Hummus: Pureed garbanzo beans mixed with tahini, garlic, lemon juice, cumin and salt.*V  GF

Green Olive Tapenade: Coarsely chopped green olives, walnuts, parsley, onion, lemon and olive oil. *V  GF

Mohamara: Coarsely chopped red bell pepper, chili paste, wheat germs, walnuts, pomegranate molasses and olive oil .V

Sweet and Sour Beet Spread: Boiled beet mixed with tahini, garlic and lemon juice. *V GF

Salad:

 House Salad:  Bulgur wheat, garbanzo beans, Romaine lettuce, parsley, tomato, and sweet onion tossed with lemon juice and olive oil dressing. *V  

Main Dishes:

 Baked Beef Kibbeh: Beef mixed fine bulgur wheat and seasoning, made into dough, stuffed with sauted onion, baked until golden.

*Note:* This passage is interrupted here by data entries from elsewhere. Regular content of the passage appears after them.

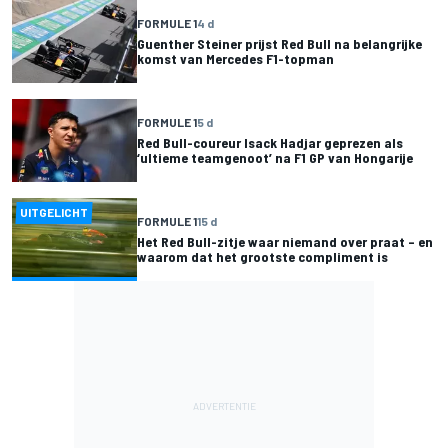
FORMULE 1
4 d
Guenther Steiner prijst Red Bull na belangrijke
komst van Mercedes F1-topman
FORMULE 1
5 d
Red Bull-coureur Isack Hadjar geprezen als
‘ultieme teamgenoot’ na F1 GP van Hongarije
UITGELICHT
FORMULE 1
15 d
Het Red Bull-zitje waar niemand over praat – en
waarom dat het grootste compliment is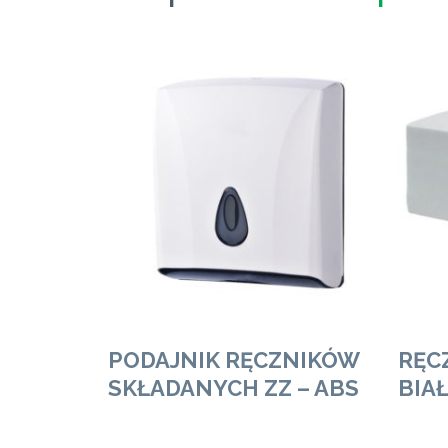
Zobacz Więcej
PODAJNIK RĘCZNIKÓW
RĘC
SKŁADANYCH ZZ – ABS
BIAŁ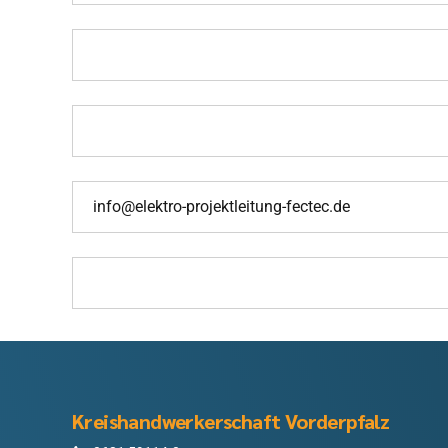
Kreishandwerkerschaft Vorderpfalz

Chicken Shish Twook: Chicken breasts cooked in Sanaa’ signature orange sauce.*GF

Basmati Saffron Rice Pilaf: Basmati rice cooked in saffron infused olive oil. *V GF

Monazelet Eggplant:  Broiled eggplant slices cooked in pomegranate sauce, topped with tahini and yogurt sauce and sprinkled with toasted pine nuts. *V GF

Cauliflower Tagaine :  Broiled cauliflower floret cooked in tomato sauce and cilantro aoili. *GF. V

Tomato and  Bulgur Pilaf:  Bulgur wheat cooked with garbanzo beans and diced tomatoes  *V

The meal is served with fresh baked pita bread and olive feta bread.

The meal comes with iced tea, hot tea, coffee and Turkish coffee.